A picture-free, exact reproduction of the listing that follows is required.

» **Provided records**
----------------

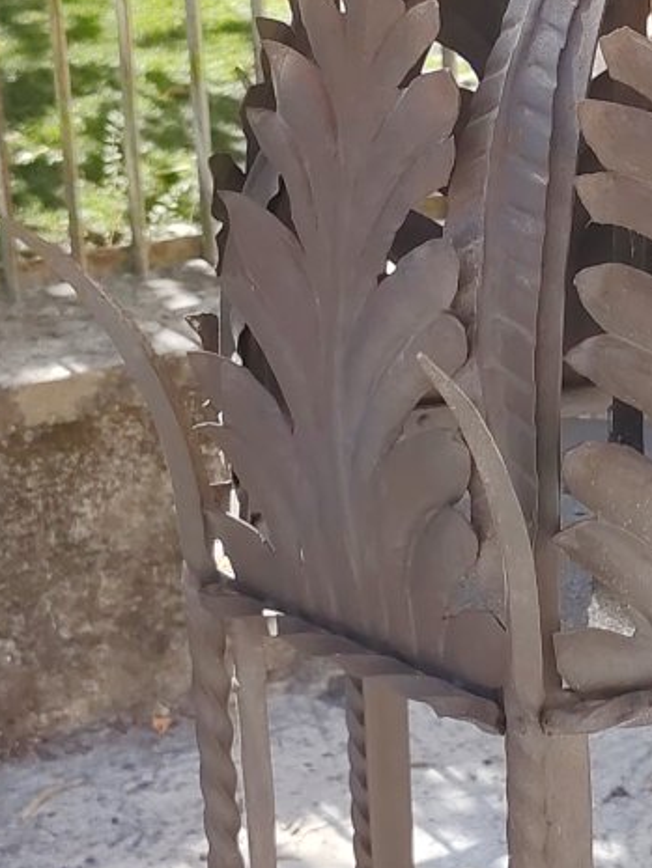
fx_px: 2786
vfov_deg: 17.7
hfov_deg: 13.2
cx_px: 639
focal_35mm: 111
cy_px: 396
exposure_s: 1/256
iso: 100
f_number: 1.75
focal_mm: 5.25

----------------

» **Result of this exercise**
fx_px: 2786
vfov_deg: 17.7
hfov_deg: 13.2
cx_px: 639
focal_35mm: 111
cy_px: 396
exposure_s: 1/256
iso: 100
f_number: 1.75
focal_mm: 5.25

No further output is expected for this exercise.